Sunday, July 11, 2010

Kadala Curry (Black Chickpeas in coconut gravy)


Puttu and Kadala Curry is one of the most prominent breakfast items in Kerala. Puttu is made by steaming Rice Flour along with grated coconut and salt. There is a special mould available in the market. I picked mine from Guruvayoor. The success of your puttu lies in the consistency in which you mix salt, water and rice flour. It should not be too dry or too watery. To be frank, I do not know the consistency yet. I got my mother to mix the flour. All I had to do is put copious amount of coconut and flour in the mould and steam it.

Well, the Kadala curry is my preparation though. I undertook a laborious method of preparation today. (My mother does it in a jiffy). Here is how I prepared the Kadala Curry this morning.

Ingredients:
  • Black Kadala (Black Chickpeas/Channa) - soaked overnight - 2 cups
  • Potato - 1 (optional)
  • Onion - 1 big
  • Shallots - 10-15
  • Tomato - 1 big
  • Green Chilly - 2
  • Corriander Powder - 2 tsp
  • Garam Masala Powder - 1 tsp
  • Red Chilly Powder - 1 tsp (or as per taste)
  • Turmeric Powder - 1/4 tsp
  • Ginger Garlic Paste - 2 tsp
  • Cumin Seeds - 1 tsp
  • Peppercorn - 1 tsp
  • Mustard Seeds - 1 tsp
  • Curry Leaves - a handful
  • Grated Coconut - 1 cup
  • Coconut pieces - 2 tbsp
  • Coconut Milk - 200 ml (thick)
  • Salt to taste
  • Coconut oil - 3 tbsp

Method:
  • Soak Kadala (black chickpeas / channa) overnight.
  • Pressure cook Channa, potatp(optional) with half an onion cut into thin slices and 2 green chillies slit vertically.
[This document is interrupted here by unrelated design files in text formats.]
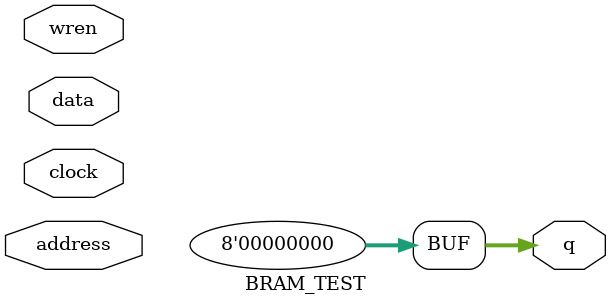
<source format=v>
module BRAM_TEST(	// file.cleaned.mlir:2:3
  input  [12:0] address,	// file.cleaned.mlir:2:27
  input         clock,	// file.cleaned.mlir:2:46
  input  [7:0]  data,	// file.cleaned.mlir:2:62
  input         wren,	// file.cleaned.mlir:2:77
  output [7:0]  q	// file.cleaned.mlir:2:93
);

  assign q = 8'h0;	// file.cleaned.mlir:3:14, :4:5
endmodule


</source>
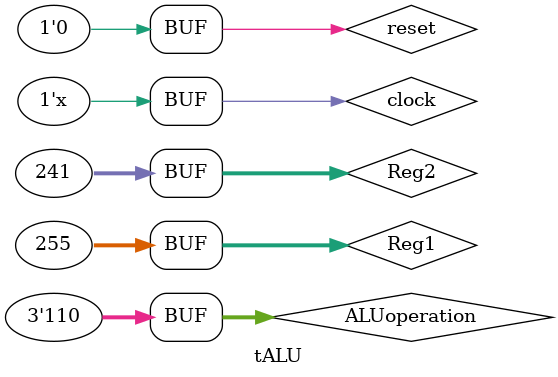
<source format=v>
`timescale 1ns / 1ps


module tALU;
reg clock;
reg reset;
reg [31:0]Reg1;
reg [31:0]Reg2;
reg [2:0]ALUoperation;
reg [4:0] readReg1;
reg [4:0] readReg2;
reg [31:0]result;

wire [32:0]Result;
wire [3:0]condcode;

Top UUT(
        .rst(reset),
        .clk(clock),
        .result(Result),
        .condcode(condcode),
        .Reg1(Reg1),
        .Reg2(Reg2),
        .ALUoperation(ALUoperation)
        );
  

        
        
initial begin 
    clock = 0;
    reset = 0;
    Reg1 = 0;
    Reg2 = 0;
    
    #300
    reset = 0;
    
    #50                        
    //Reg1 = 32'h00FF;            
    //Reg2 = 32'h00F1; 
    Reg1 = 32'b11111111111111111111111111111111; // Todos os bits 1
    Reg2 = 32'b00000000000000000000000000000001;           
    ALUoperation = 3'b000; //add
    
        #50                        
    //Reg1 = 32'h00FF;            
    //Reg2 = 32'h00FF;      
    Reg1 = 32'b00000000000000000000000000001000; // 8 em bin�rio
    Reg2 = 32'b00000000000000000000000000010000; // 16 em bin�rio      
    ALUoperation = 3'b001; //SUB
    
        #50                        
    Reg1 = 32'h00FF;            
    Reg2 = 32'h00F1;            
    ALUoperation = 3'b010; //or
    
        #50                        
    Reg1 = 32'h00FF;            
    Reg2 = 32'h00F1;            
    ALUoperation = 3'b011; //and
    
        #50                        
    Reg1 = 32'h00FF;            
    //Reg2 = 32'h00F1;            
    ALUoperation = 3'b100; //not
    
        #50                        
    Reg1 = 32'h00FF;            
    Reg2 = 32'h00F1;            
    ALUoperation = 3'b101; //xor
    
        #50                        
    Reg1 = 32'h00FF;            
    Reg2 = 32'h00F1;            
    ALUoperation = 3'b110; //cmp
    
    end
always begin
#10 clock=~clock;
end
endmodule

</source>
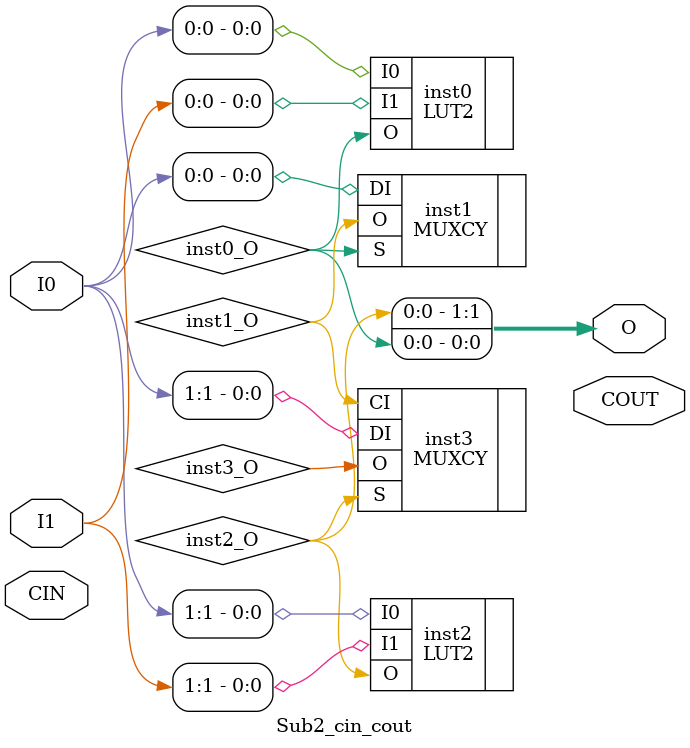
<source format=v>
module Sub2_cin_cout (input [1:0] I0, input [1:0] I1, input  CIN, output [1:0] O, output  COUT);
wire  inst0_O;
wire  inst1_O;
wire  inst2_O;
wire  inst3_O;
LUT2 #(.INIT(4'h9)) inst0 (.I0(I0[0]), .I1(I1[0]), .O(inst0_O));
MUXCY inst1 (.DI(I0[0]), .S(inst0_O), .O(inst1_O));
LUT2 #(.INIT(4'h9)) inst2 (.I0(I0[1]), .I1(I1[1]), .O(inst2_O));
MUXCY inst3 (.DI(I0[1]), .CI(inst1_O), .S(inst2_O), .O(inst3_O));
assign O = {inst2_O,inst0_O};
endmodule


</source>
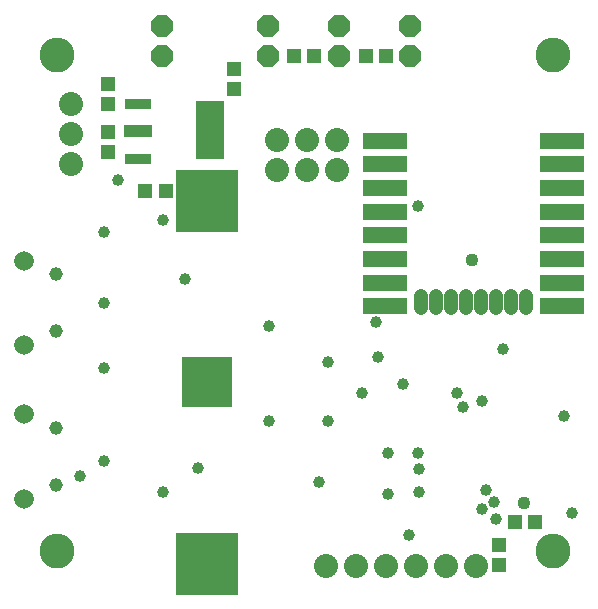
<source format=gbs>
G75*
%MOIN*%
%OFA0B0*%
%FSLAX25Y25*%
%IPPOS*%
%LPD*%
%AMOC8*
5,1,8,0,0,1.08239X$1,22.5*
%
%ADD10C,0.11624*%
%ADD11R,0.04537X0.04931*%
%ADD12C,0.08000*%
%ADD13C,0.06537*%
%ADD14C,0.04569*%
%ADD15OC8,0.07200*%
%ADD16R,0.04931X0.04537*%
%ADD17R,0.09261X0.19498*%
%ADD18R,0.08907X0.03789*%
%ADD19R,0.09261X0.03946*%
%ADD20R,0.14773X0.05324*%
%ADD21C,0.04600*%
%ADD22R,0.16600X0.16600*%
%ADD23R,0.20600X0.20600*%
%ADD24C,0.04362*%
%ADD25C,0.03969*%
D10*
X0023000Y0017448D03*
X0023000Y0182802D03*
X0188354Y0182802D03*
X0188354Y0017448D03*
D11*
X0182437Y0027104D03*
X0175745Y0027104D03*
X0170362Y0019268D03*
X0170362Y0012576D03*
X0040218Y0150455D03*
X0040218Y0157148D03*
X0040201Y0166486D03*
X0040201Y0173179D03*
X0102077Y0182414D03*
X0108770Y0182414D03*
X0126207Y0182421D03*
X0132900Y0182421D03*
D12*
X0116383Y0154267D03*
X0116383Y0144267D03*
X0106383Y0144267D03*
X0106383Y0154267D03*
X0096383Y0154267D03*
X0096383Y0144267D03*
X0027970Y0146389D03*
X0027970Y0156389D03*
X0027970Y0166389D03*
X0112698Y0012440D03*
X0122698Y0012440D03*
X0132698Y0012440D03*
X0142698Y0012440D03*
X0152698Y0012440D03*
X0162698Y0012440D03*
D13*
X0012173Y0034869D03*
X0012173Y0063019D03*
X0012173Y0086050D03*
X0012173Y0114200D03*
D14*
X0022803Y0109574D03*
X0022803Y0090676D03*
X0022803Y0058393D03*
X0022803Y0039495D03*
D15*
X0058179Y0182501D03*
X0058179Y0192501D03*
X0093612Y0192501D03*
X0093612Y0182501D03*
X0117234Y0182501D03*
X0117234Y0192501D03*
X0140856Y0192501D03*
X0140856Y0182501D03*
D16*
X0082258Y0178021D03*
X0082258Y0171328D03*
X0059325Y0137388D03*
X0052632Y0137388D03*
D17*
X0074156Y0157653D03*
D18*
X0050180Y0166314D03*
X0050180Y0148204D03*
D19*
X0050180Y0157259D03*
D20*
X0132373Y0154143D03*
X0132373Y0146269D03*
X0132373Y0138395D03*
X0132373Y0130521D03*
X0132373Y0122647D03*
X0132373Y0114773D03*
X0132373Y0106899D03*
X0132373Y0099025D03*
X0191429Y0099025D03*
X0191429Y0106899D03*
X0191429Y0114773D03*
X0191429Y0122647D03*
X0191429Y0130521D03*
X0191429Y0138395D03*
X0191429Y0146269D03*
X0191429Y0154143D03*
D21*
X0179501Y0102284D02*
X0179501Y0098284D01*
X0174501Y0098284D02*
X0174501Y0102284D01*
X0169501Y0102284D02*
X0169501Y0098284D01*
X0164501Y0098284D02*
X0164501Y0102284D01*
X0159501Y0102284D02*
X0159501Y0098284D01*
X0154501Y0098284D02*
X0154501Y0102284D01*
X0149501Y0102284D02*
X0149501Y0098284D01*
X0144501Y0098284D02*
X0144501Y0102284D01*
D22*
X0073143Y0073709D03*
D23*
X0073143Y0013209D03*
X0073143Y0134209D03*
D24*
X0161417Y0114305D03*
X0178956Y0033323D03*
D25*
X0169400Y0028100D03*
X0164859Y0031291D03*
X0168971Y0033634D03*
X0166252Y0037700D03*
X0143904Y0037133D03*
X0143904Y0044753D03*
X0143650Y0049960D03*
X0133490Y0049960D03*
X0133617Y0036498D03*
X0140452Y0022700D03*
X0110630Y0040562D03*
X0113551Y0060755D03*
X0124852Y0070100D03*
X0130252Y0082100D03*
X0138652Y0073100D03*
X0156652Y0070100D03*
X0158452Y0065300D03*
X0164732Y0067486D03*
X0171971Y0084885D03*
X0192037Y0062406D03*
X0194958Y0030021D03*
X0129426Y0093775D03*
X0113551Y0080440D03*
X0093866Y0092251D03*
X0065672Y0107999D03*
X0058433Y0127684D03*
X0043574Y0141146D03*
X0038748Y0123747D03*
X0038748Y0100125D03*
X0038748Y0078303D03*
X0038748Y0047481D03*
X0030874Y0042340D03*
X0058433Y0037133D03*
X0070244Y0045007D03*
X0093866Y0060755D03*
X0143452Y0132500D03*
M02*

</source>
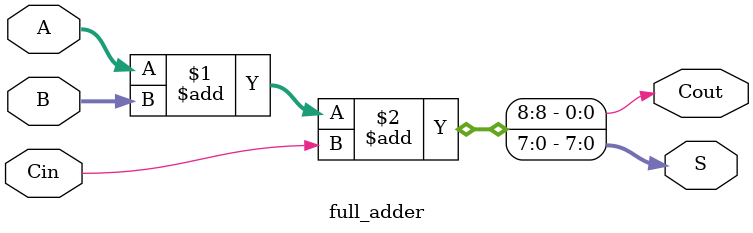
<source format=v>
module full_adder (A, B, Cin, S, Cout);
	parameter n = 8;
	
	input [n-1:0] A, B;
	input Cin;
	output [n-1:0] S;
	output Cout;
	
	assign {Cout, S} = A + B + Cin;
endmodule
</source>
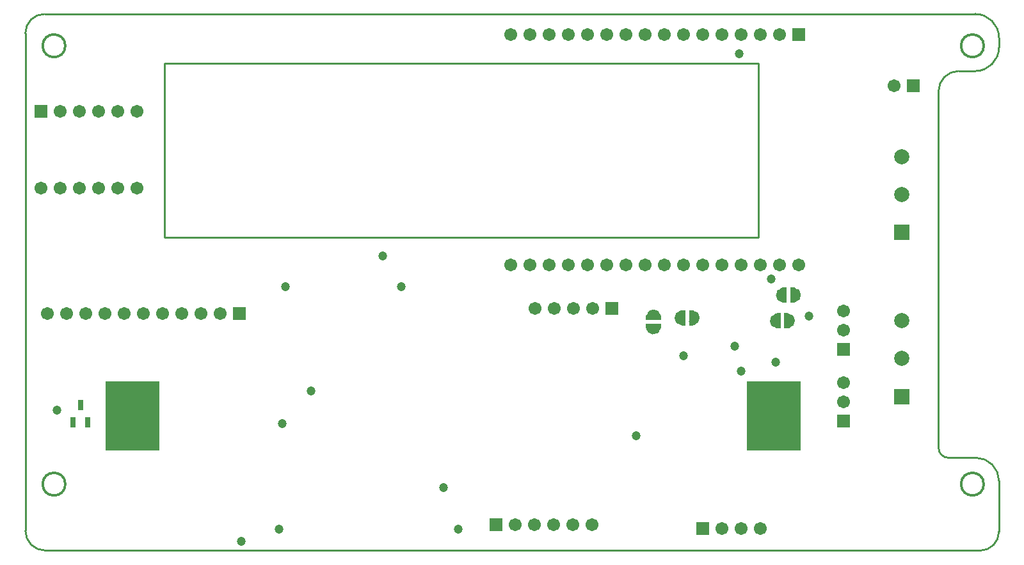
<source format=gbs>
G04*
G04 #@! TF.GenerationSoftware,Altium Limited,Altium Designer,21.2.1 (34)*
G04*
G04 Layer_Color=16711935*
%FSLAX44Y44*%
%MOMM*%
G71*
G04*
G04 #@! TF.SameCoordinates,603A0A18-1311-4174-A4CB-90F12E54E7A9*
G04*
G04*
G04 #@! TF.FilePolarity,Negative*
G04*
G01*
G75*
%ADD11C,0.2540*%
%ADD15C,0.3000*%
%ADD16C,1.0000*%
%ADD17R,1.2032X1.2032*%
%ADD26R,0.5000X2.0000*%
%ADD27R,1.7032X1.7032*%
%ADD28C,1.7032*%
%ADD29R,2.0032X2.0032*%
%ADD30C,2.0032*%
%ADD31R,1.7032X1.7032*%
%ADD32C,1.2032*%
%ADD56R,2.0000X0.5000*%
%ADD58R,1.2032X1.2032*%
%ADD59R,7.2032X9.2032*%
%ADD60R,0.8032X1.3532*%
D11*
X1913011Y1480000D02*
G03*
X1937978Y1504966I0J24966D01*
G01*
X1938040Y2158600D02*
G03*
X1906640Y2190000I-31400J0D01*
G01*
X1937978Y1572309D02*
G03*
X1907515Y1602771I-30463J0D01*
G01*
X1884624Y2114464D02*
G03*
X1858160Y2088000I0J-26464D01*
G01*
X1858166Y1615620D02*
G03*
X1870866Y1602920I12700J0D01*
G01*
X1906640Y2114464D02*
G03*
X1938040Y2145864I0J31400D01*
G01*
X650000Y1506454D02*
G03*
X676454Y1480000I26455J0D01*
G01*
X675392Y2190000D02*
G03*
X650000Y2164608I0J-25392D01*
G01*
X834452Y2124645D02*
X1619451Y2124645D01*
X834452Y1894645D02*
X1619451Y1894645D01*
Y2124645D01*
X834452Y1894645D02*
Y2124645D01*
X676454Y1480000D02*
X1913011D01*
X1938040Y2145864D02*
Y2158600D01*
X675392Y2190000D02*
X1906640D01*
X1903863Y1602920D02*
X1907515D01*
X1884624Y2114464D02*
X1906640D01*
X1858000Y2088000D02*
X1858000Y1615620D01*
X1937978Y1504966D02*
Y1572309D01*
X1870866Y1602920D02*
X1903863D01*
X650000Y1506454D02*
X650000Y2164608D01*
D15*
X1917878Y2147934D02*
G03*
X1917878Y2147934I-15000J0D01*
G01*
Y1567934D02*
G03*
X1917878Y1567934I-15000J0D01*
G01*
X702878D02*
G03*
X702878Y1567934I-15000J0D01*
G01*
Y2147934D02*
G03*
X702878Y2147934I-15000J0D01*
G01*
D16*
X1480000Y1771101D02*
G03*
X1485903Y1775019I1000J4899D01*
G01*
X1476097D02*
G03*
X1480000Y1771101I4903J981D01*
G01*
X1485903Y1789981D02*
G03*
X1476097Y1789981I-4903J-981D01*
G01*
X1666981Y1813207D02*
G03*
X1666981Y1823013I-981J4903D01*
G01*
X1652019D02*
G03*
X1652019Y1813207I981J-4903D01*
G01*
X1658981Y1779097D02*
G03*
X1658981Y1788903I-981J4903D01*
G01*
X1644019D02*
G03*
X1644019Y1779097I981J-4903D01*
G01*
X1517965Y1792857D02*
G03*
X1517965Y1783051I981J-4903D01*
G01*
X1532927D02*
G03*
X1532927Y1792857I-981J4903D01*
G01*
D17*
X1668000Y1818110D02*
D03*
X1651000D02*
D03*
X1660000Y1784000D02*
D03*
X1643000D02*
D03*
X1516946Y1787954D02*
D03*
X1533946D02*
D03*
D26*
X1664500Y1818110D02*
D03*
X1654501Y1818110D02*
D03*
X1656500Y1784000D02*
D03*
X1646501Y1784000D02*
D03*
X1520446Y1787954D02*
D03*
X1530446Y1787954D02*
D03*
D27*
X1425800Y1800000D02*
D03*
X671031Y2061600D02*
D03*
X1272600Y1514000D02*
D03*
X1546000Y1509000D02*
D03*
X933200Y1794000D02*
D03*
X1673452Y2162645D02*
D03*
X1825000Y2094774D02*
D03*
D28*
X1400400Y1800000D02*
D03*
X1375000D02*
D03*
X1349600D02*
D03*
X1324200D02*
D03*
X671031Y1960000D02*
D03*
X798030D02*
D03*
X772630D02*
D03*
X747231D02*
D03*
X721831D02*
D03*
X696431D02*
D03*
Y2061600D02*
D03*
X721831D02*
D03*
X747231D02*
D03*
X772630D02*
D03*
X798030D02*
D03*
X1298000Y1514000D02*
D03*
X1323400D02*
D03*
X1348800D02*
D03*
X1374200D02*
D03*
X1399600D02*
D03*
X1571400Y1509000D02*
D03*
X1596800D02*
D03*
X1622200D02*
D03*
X679200Y1794000D02*
D03*
X704600D02*
D03*
X730000D02*
D03*
X755400D02*
D03*
X780800D02*
D03*
X806200D02*
D03*
X831600D02*
D03*
X857000D02*
D03*
X882400D02*
D03*
X907800D02*
D03*
X1292451Y1857645D02*
D03*
X1317852Y1857645D02*
D03*
X1343251Y1857645D02*
D03*
X1368651Y1857645D02*
D03*
X1394052D02*
D03*
X1419451Y1857645D02*
D03*
X1444852Y1857645D02*
D03*
X1470251Y1857645D02*
D03*
X1495652Y1857645D02*
D03*
X1521051D02*
D03*
X1546452D02*
D03*
X1571852D02*
D03*
X1597251D02*
D03*
X1622652D02*
D03*
X1648051Y1857645D02*
D03*
X1673452Y1857645D02*
D03*
X1648051Y2162645D02*
D03*
X1622652D02*
D03*
X1597251D02*
D03*
X1571852Y2162645D02*
D03*
X1546452Y2162645D02*
D03*
X1521051D02*
D03*
X1495652D02*
D03*
X1470251D02*
D03*
X1444852D02*
D03*
X1419451D02*
D03*
X1394052Y2162645D02*
D03*
X1368651Y2162645D02*
D03*
X1343251Y2162645D02*
D03*
X1317852Y2162645D02*
D03*
X1292451D02*
D03*
X1799600Y2094774D02*
D03*
X1732000Y1772000D02*
D03*
Y1797400D02*
D03*
Y1676400D02*
D03*
Y1701800D02*
D03*
D29*
X1809000Y1901000D02*
D03*
Y1684000D02*
D03*
D30*
Y1951000D02*
D03*
Y2001000D02*
D03*
Y1734000D02*
D03*
Y1784000D02*
D03*
D31*
X1732000Y1746600D02*
D03*
Y1651000D02*
D03*
D32*
X1520691Y1737554D02*
D03*
X691684Y1666055D02*
D03*
X1147000Y1829460D02*
D03*
X994000D02*
D03*
X990000Y1648000D02*
D03*
X1686360Y1790000D02*
D03*
X1637000Y1839000D02*
D03*
X1458250Y1632000D02*
D03*
X1028000Y1691000D02*
D03*
X1643000Y1729000D02*
D03*
X1588656Y1750804D02*
D03*
X1596800Y1717352D02*
D03*
X1594612Y2137664D02*
D03*
X935250Y1492000D02*
D03*
X1222887Y1508000D02*
D03*
X1203500Y1563558D02*
D03*
X1122790Y1869685D02*
D03*
X986000Y1508000D02*
D03*
D56*
X1481000Y1777500D02*
D03*
X1481001Y1787500D02*
D03*
D58*
X1481000Y1774000D02*
D03*
Y1791000D02*
D03*
D59*
X792000Y1658000D02*
D03*
X1640000D02*
D03*
D60*
X722878Y1672250D02*
D03*
X713378Y1649750D02*
D03*
X732378D02*
D03*
M02*

</source>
Add a pinch of turmeric powder before you pressure cook it.
  • Heat 1 tbsp coconut oil in a pan.
  • Splutter Cumin seeds (jeera) and add the grated coconut. Fry till brown,
  • Add corriander powder, red chilly powder, garam masala, pepper, ginger garlic paste and fry till the aroma of cooked masala arises.
  • Add the other half of the onion and half of the tomato and saute well.
  • Cool and grind to a fine paste with some boiled chick peas.
  • Heat 2 tbsp coconut oil in a pan.
  • Add mustard seeds and allow it to splutter.
  • Add the chopped coconut slices and fry till brown.
  • Add half the curry leaves and shallots and fry well.
  • Add the tomatoes and cook till done.
  • Add the ground paste to this and fry well.
  • Add boiled chickpease and potato mixture without their stock.
  • Add sufficient water, curry leaves and salt and bring to boil.
  • Add coconut milk and bring to boil. Boil for 5 minutes.
  • Remove from flame and serve with Puttu or Appam.